Department of Pathology and Laboratory Medicine, Memorial Sloan Kettering Cancer Center, New York, New York.
Paige AI, New York, New York.
Cancer Res. 2024 Oct 15;84(20):3478-3489. doi: 10.1158/0008-5472.CAN-24-1322.
Artificial intelligence (AI) systems can improve cancer diagnosis, yet their development often relies on subjective histologic features as ground truth for training. Herein, we developed an AI model applied to histologic whole-slide images using CDH1 biallelic mutations, pathognomonic for invasive lobular carcinoma (ILC) in breast neoplasms, as ground truth. The model accurately predicted CDH1 biallelic mutations (accuracy = 0.95) and diagnosed ILC (accuracy = 0.96). A total of 74% of samples classified by the AI model as having CDH1 biallelic mutations but lacking these alterations displayed alternative CDH1 inactivating mechanisms, including a deleterious CDH1 fusion gene and noncoding CDH1 genetic alterations. Analysis of internal and external validation cohorts demonstrated 0.95 and 0.89 accuracy for ILC diagnosis, respectively. The latent features of the AI model correlated with human-explainable histopathologic features. Taken together, this study reports the construction of an AI algorithm trained using a genetic rather than histologic ground truth that can robustly classify ILCs and uncover CDH1 inactivating mechanisms, providing the basis for orthogonal ground truth utilization for development of diagnostic AI models applied to whole-slide image. Significance: Genetic alterations linked to strong genotypic-phenotypic correlations can be utilized to develop AI systems applied to pathology that facilitate cancer diagnosis and biologic discoveries.

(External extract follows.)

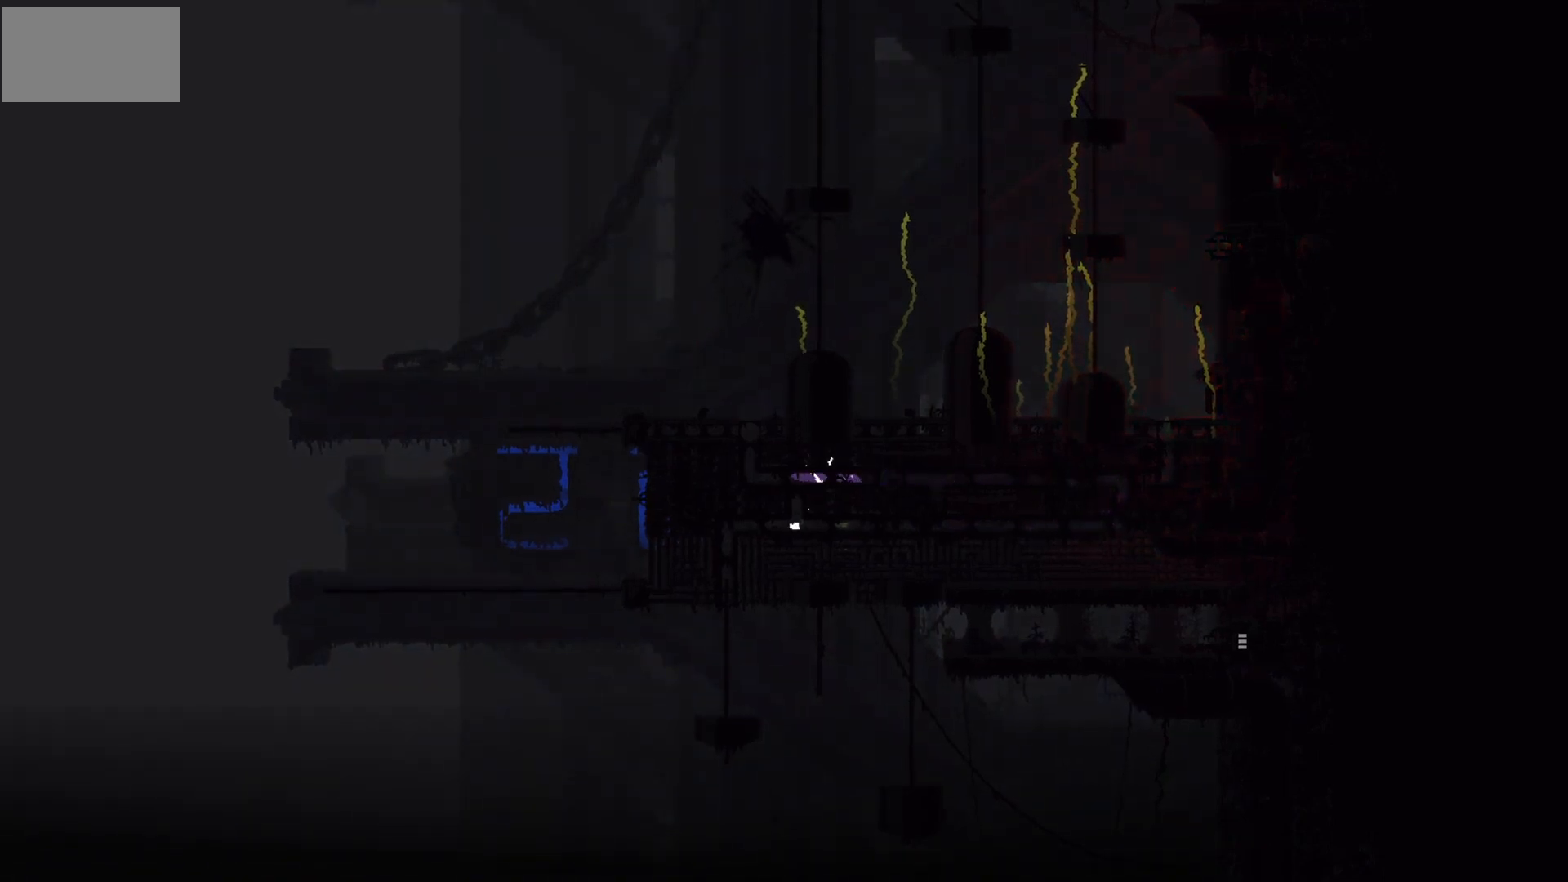
{"keys": ["up"], "mouse_move": "up", "events": [[300, "left", "up"], [300, "up", "down"]]}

人工智能(AI)系统可以改善癌症诊断,但它们的开发通常依赖于作为训练ground truth 的主观组织学特征。在此,我们开发了一种应用于组织学全切片图像的 AI 模型,该模型以乳腺癌肿瘤中具有特征性的 CDH1 双等位基因突变作为 ground truth。该模型准确预测了 CDH1 双等位基因突变(准确率=0.95)和诊断出浸润性小叶癌(ILC)(准确率=0.96)。共有 74%的 AI 模型分类为具有 CDH1 双等位基因突变但缺乏这些改变的样本显示出替代的 CDH1 失活机制,包括有害的 CDH1 融合基因和非编码 CDH1 遗传改变。对内部和外部验证队列的分析分别显示出 ILC 诊断的准确率为 0.95 和 0.89。AI 模型的潜在特征与人类可解释的组织病理学特征相关。总之,本研究报告了一种使用遗传而不是组织学 ground truth 训练的 AI 算法的构建,该算法可以可靠地对 ILC 进行分类并揭示 CDH1 失活机制,为开发应用于全切片图像的诊断 AI 模型提供了正交 ground truth 利用的基础。意义:与强基因型-表型相关性相关的遗传改变可用于开发应用于病理学的 AI 系统,以促进癌症诊断和生物学发现。